**Problem statement**
Taking only the lines of the data below from the line with "DECEMBER 2007" to the line with "rce as the dead man's replacement.", ends included, write them out exactly and without pictures.

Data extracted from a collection
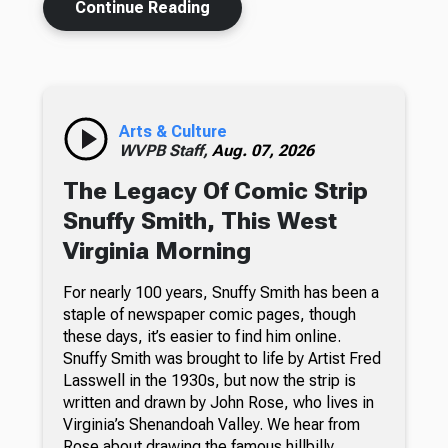
Continue Reading
Arts & Culture
WVPB Staff,
Aug. 07, 2026
The Legacy Of Comic Strip
Snuffy Smith, This West
Virginia Morning
For nearly 100 years, Snuffy Smith has been a
staple of newspaper comic pages, though
these days, it’s easier to find him online.
Snuffy Smith was brought to life by Artist Fred
Lasswell in the 1930s, but now the strip is
written and drawn by John Rose, who lives in
Virginia’s Shenandoah Valley. We hear from
Rose about drawing the famous hillbilly.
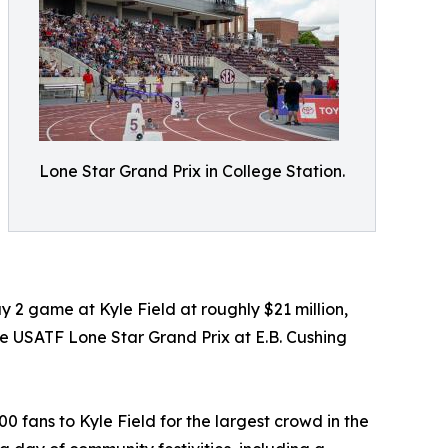
Lone Star Grand Prix in College Station.
 2 game at Kyle Field at roughly $21 million,
he USATF Lone Star Grand Prix at E.B. Cushing
fans to Kyle Field for the largest crowd in the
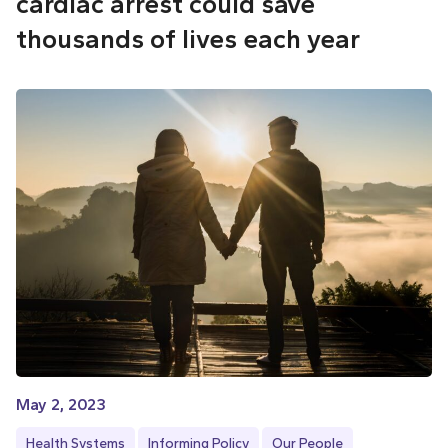
cardiac arrest could save
thousands of lives each year
May 2, 2023
Health Systems
Informing Policy
Our People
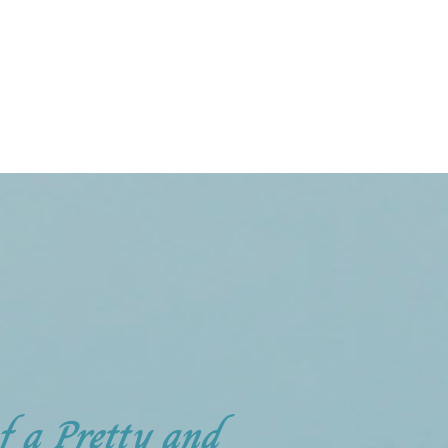
of a Pretty and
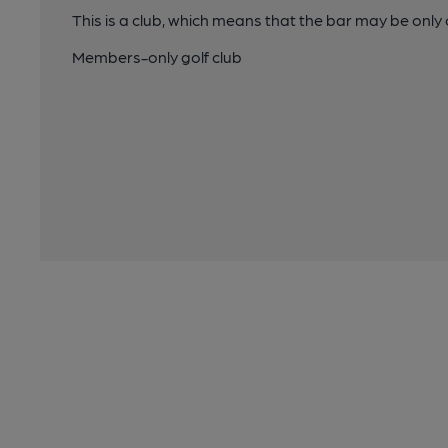
This is a club, which means that the bar may be onl
Members-only golf club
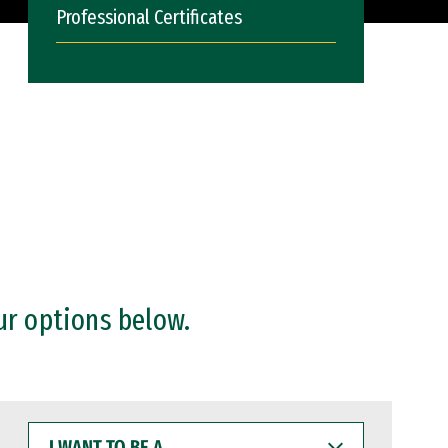
Professional Certificates
ur options below.
I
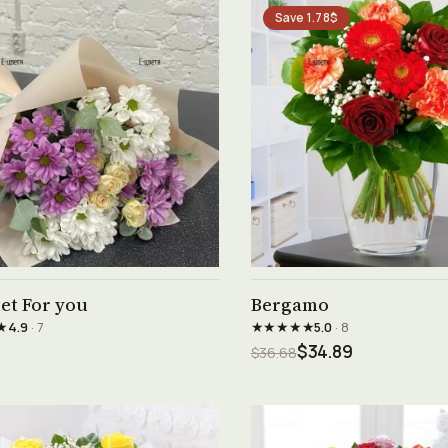
Save 1.78$
See product →
See product →
et For you
Bergamo
★
★★★★★
4.9
· 7
5.0
· 8
$34.89
$36.68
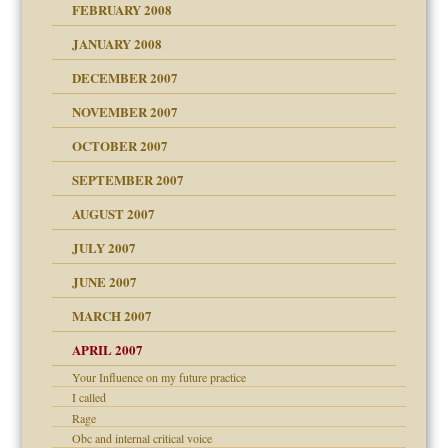
FEBRUARY 2008
om Parents:
tions of your Website
JANUARY 2008
g of abuse"
DECEMBER 2007
Child?
NOVEMBER 2007
OCTOBER 2007
SEPTEMBER 2007
eb Site
ectrum traits
AUGUST 2007
dmother
JULY 2007
set up for adult
ense
JUNE 2007
RGENT!!!
MARCH 2007
raft Leads to Abuse
APRIL 2007
ter
ry
Your Influence on my future practice
I called
Rage
an?
Obc and internal critical voice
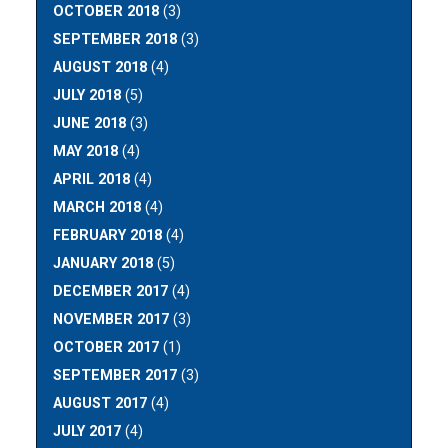
OCTOBER 2018
(3)
SEPTEMBER 2018
(3)
AUGUST 2018
(4)
JULY 2018
(5)
JUNE 2018
(3)
MAY 2018
(4)
APRIL 2018
(4)
MARCH 2018
(4)
FEBRUARY 2018
(4)
JANUARY 2018
(5)
DECEMBER 2017
(4)
NOVEMBER 2017
(3)
OCTOBER 2017
(1)
SEPTEMBER 2017
(3)
AUGUST 2017
(4)
JULY 2017
(4)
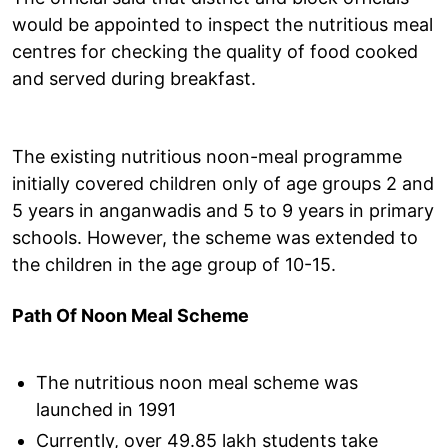
would be appointed to inspect the nutritious meal
centres for checking the quality of food cooked
and served during breakfast.
The existing nutritious noon-meal programme
initially covered children only of age groups 2 and
5 years in anganwadis and 5 to 9 years in primary
schools. However, the scheme was extended to
the children in the age group of 10-15.
Path Of Noon Meal Scheme
The nutritious noon meal scheme was
launched in 1991
Currently, over 49.85 lakh students take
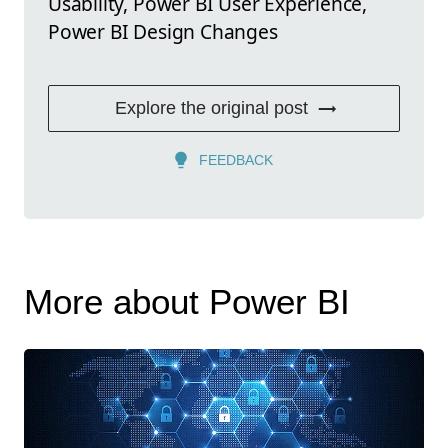
Usability, Power BI User Experience,
Power BI Design Changes
Explore the original post
FEEDBACK
More about Power BI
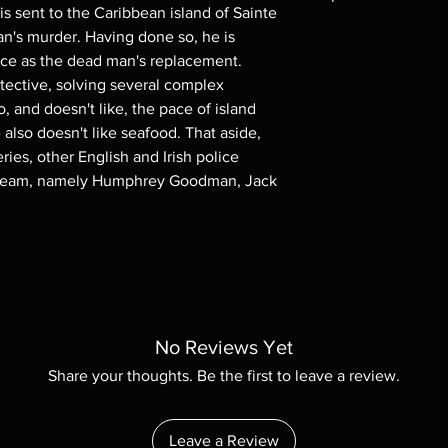
is sent to the Caribbean island of Sainte
Note all of our Blu 
an's murder. Having done so, he is
Demand discs, none of
rce as the dead man's replacement.
codes are NOT includ
etective, solving several complex
description. Photos a
o, and doesn't like, the pace of island
These are BD-R discs,
 also doesn't like seafood. That aside,
these before orderin
series, other English and Irish police
systems with the exce
questions before mak
ve team, namely Humphrey Goodman, Jack
returns are not acce
are rare.
No Reviews Yet
Share your thoughts. Be the first to leave a review.
Leave a Review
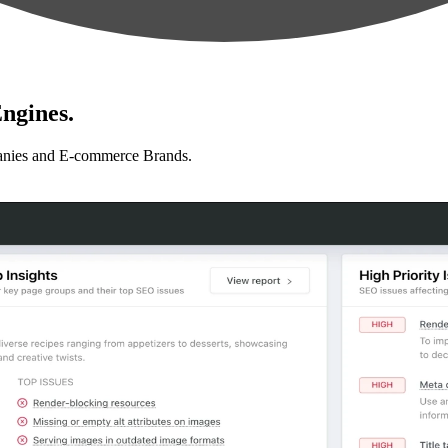
ngines.
anies and E-commerce Brands.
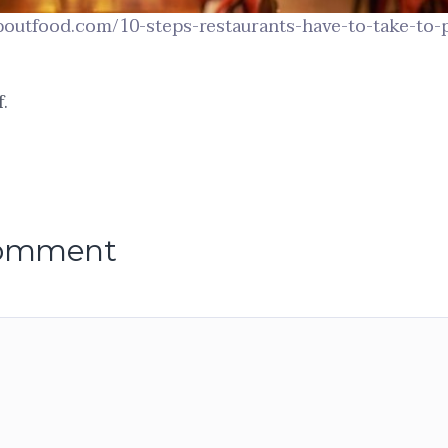
aboutfood.com/10-steps-restaurants-have-to-take-to-
.
comment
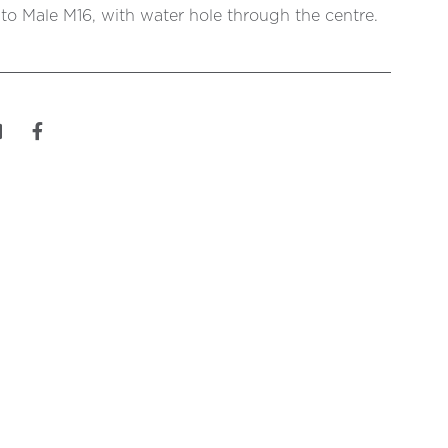
o Male M16, with water hole through the centre.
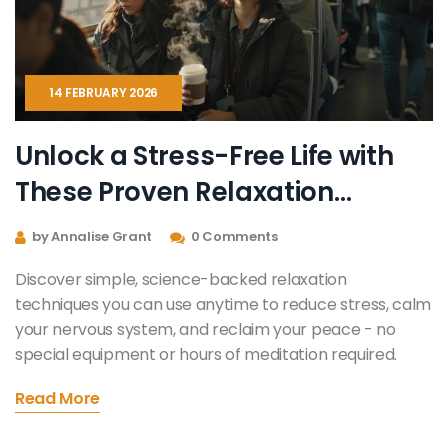
14 FEBRUARY 2026
Unlock a Stress-Free Life with
These Proven Relaxation
Techniques
by Annalise Grant
0 Comments
Discover simple, science-backed relaxation
techniques you can use anytime to reduce stress, calm
your nervous system, and reclaim your peace - no
special equipment or hours of meditation required.
Read More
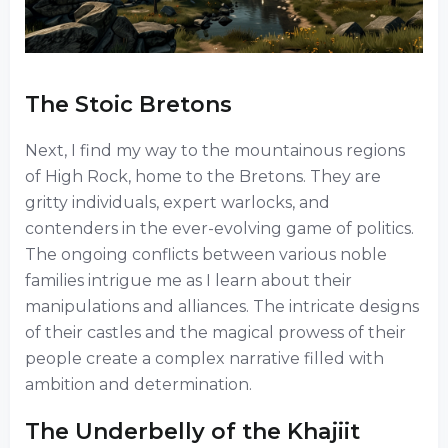
The Stoic Bretons
Next, I find my way to the mountainous regions
of High Rock, home to the Bretons. They are
gritty individuals, expert warlocks, and
contenders in the ever-evolving game of politics.
The ongoing conflicts between various noble
families intrigue me as I learn about their
manipulations and alliances. The intricate designs
of their castles and the magical prowess of their
people create a complex narrative filled with
ambition and determination.
The Underbelly of the Khajiit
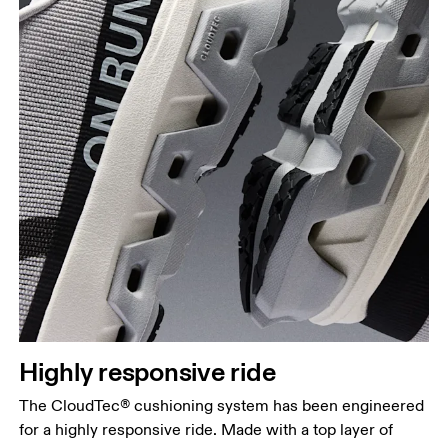
Highly responsive ride
The CloudTec® cushioning system has been engineered
for a highly responsive ride. Made with a top layer of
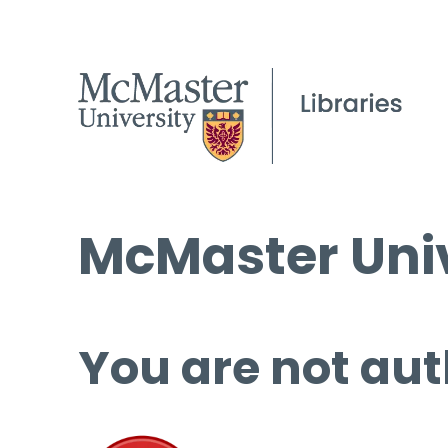
McMaster Univ
You are not aut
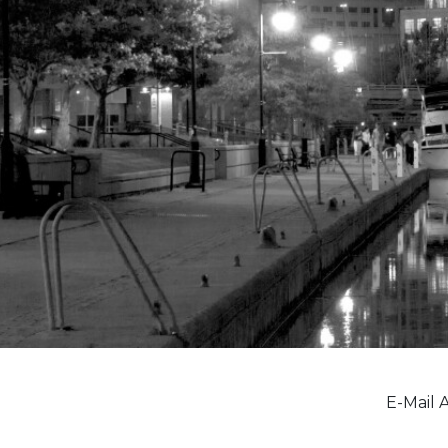
E-Mail 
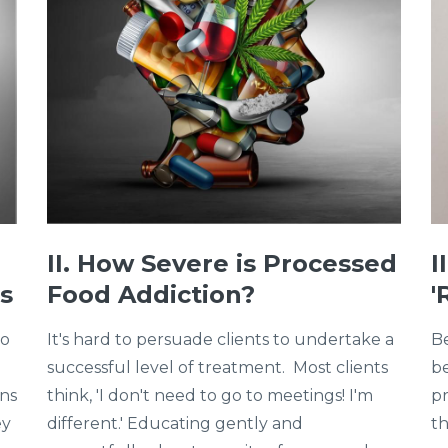
II. How Severe is Processed
I
s
Food Addiction?
'
to
It's hard to persuade clients to undertake a
Be
successful level of treatment. Most clients
be
ons
think, 'I don't need to go to meetings! I'm
pr
ey
different.' Educating gently and
th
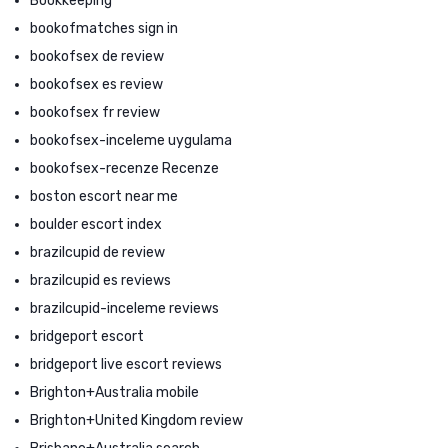
Bookkeeping
bookofmatches sign in
bookofsex de review
bookofsex es review
bookofsex fr review
bookofsex-inceleme uygulama
bookofsex-recenze Recenze
boston escort near me
boulder escort index
brazilcupid de review
brazilcupid es reviews
brazilcupid-inceleme reviews
bridgeport escort
bridgeport live escort reviews
Brighton+Australia mobile
Brighton+United Kingdom review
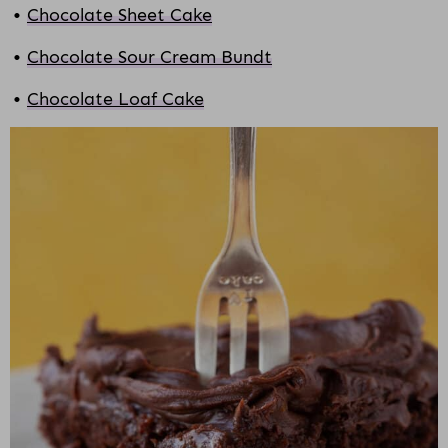
Chocolate Sheet Cake
Chocolate Sour Cream Bundt
Chocolate Loaf Cake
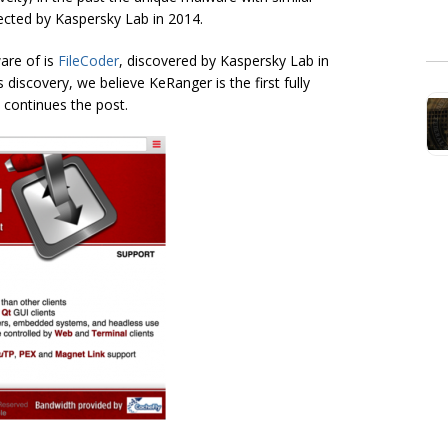
ected by Kaspersky Lab in 2014.
are of is
FileCoder
, discovered by Kaspersky Lab in
 discovery, we believe KeRanger is the first fully
 continues the post.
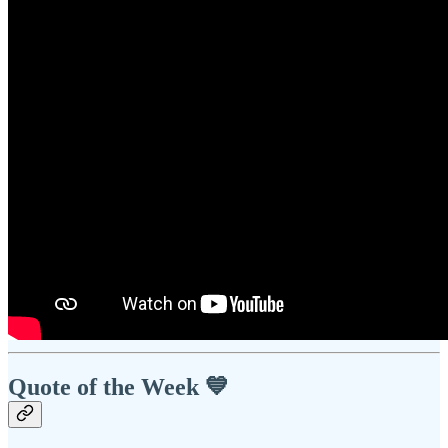
Quote of the Week 💙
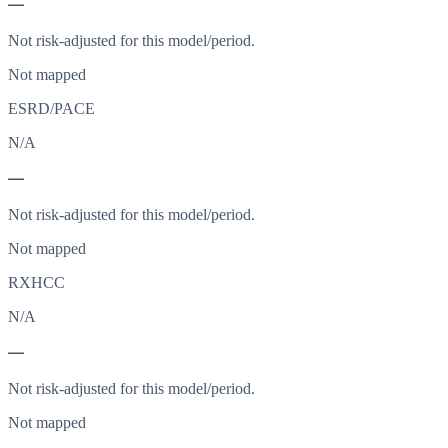
—
Not risk-adjusted for this model/period.
Not mapped
ESRD/PACE
N/A
—
Not risk-adjusted for this model/period.
Not mapped
RXHCC
N/A
—
Not risk-adjusted for this model/period.
Not mapped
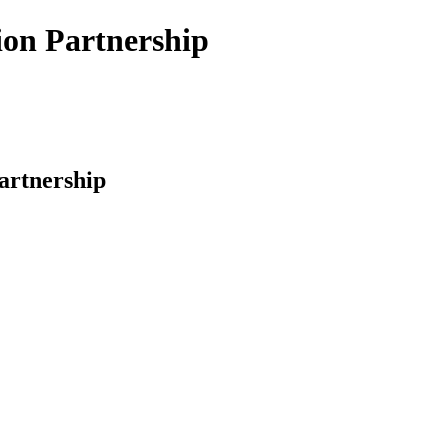
ion Partnership
artnership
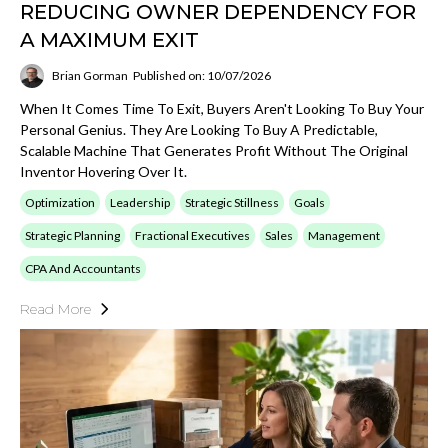
REDUCING OWNER DEPENDENCY FOR
A MAXIMUM EXIT
Brian Gorman
Published on: 10/07/2026
When It Comes Time To Exit, Buyers Aren't Looking To Buy Your
Personal Genius. They Are Looking To Buy A Predictable,
Scalable Machine That Generates Profit Without The Original
Inventor Hovering Over It.
Optimization
Leadership
Strategic Stillness
Goals
Strategic Planning
Fractional Executives
Sales
Management
CPA And Accountants
Read More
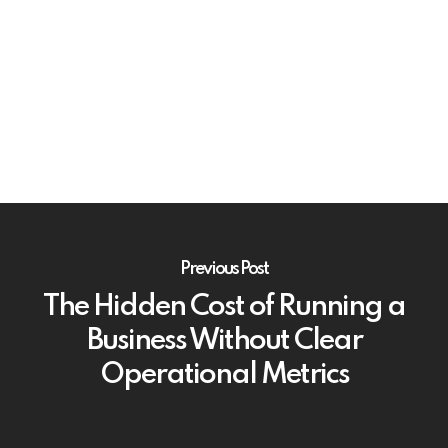
Previous Post
The Hidden Cost of Running a
Business Without Clear
Operational Metrics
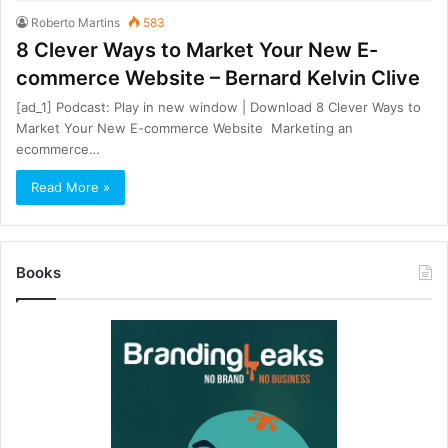
Roberto Martins
583
8 Clever Ways to Market Your New E-
commerce Website – Bernard Kelvin Clive
[ad_1] Podcast: Play in new window | Download 8 Clever Ways to
Market Your New E-commerce Website Marketing an
ecommerce…
Read More »
Books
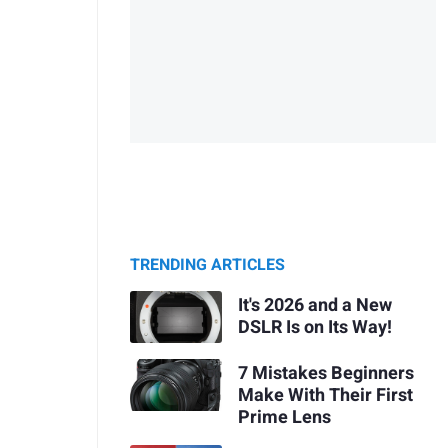
TRENDING ARTICLES
It's 2026 and a New
DSLR Is on Its Way!
7 Mistakes Beginners
Make With Their First
Prime Lens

**Exercise response**
DECEMBER 2007
Child?
NOVEMBER 2007
OCTOBER 2007
SEPTEMBER 2007
eb Site
ectrum traits
AUGUST 2007
dmother
JULY 2007
set up for adult
ense
JUNE 2007
RGENT!!!
MARCH 2007
raft Leads to Abuse
APRIL 2007
ter
ry
Your Influence on my future practice
I called
Rage
an?
Obc and internal critical voice
OCTOBER 2018
(3)
SEPTEMBER 2018
(3)
AUGUST 2018
(4)
JULY 2018
(5)
JUNE 2018
(3)
MAY 2018
(4)
APRIL 2018
(4)
MARCH 2018
(4)
FEBRUARY 2018
(4)
JANUARY 2018
(5)
DECEMBER 2017
(4)
NOVEMBER 2017
(3)
OCTOBER 2017
(1)
SEPTEMBER 2017
(3)
AUGUST 2017
(4)
JULY 2017
(4)
would be appointed to inspect the nutritious meal
centres for checking the quality of food cooked
and served during breakfast.
The existing nutritious noon-meal programme
initially covered children only of age groups 2 and
5 years in anganwadis and 5 to 9 years in primary
schools. However, the scheme was extended to
the children in the age group of 10-15.
Path Of Noon Meal Scheme
The nutritious noon meal scheme was
launched in 1991
Currently, over 49.85 lakh students take
Usability, Power BI User Experience,
Power BI Design Changes
Explore the original post
FEEDBACK
More about Power BI
is sent to the Caribbean island of Sainte
Note all of our Blu 
an's murder. Having done so, he is
Demand discs, none of
rce as the dead man's replacement.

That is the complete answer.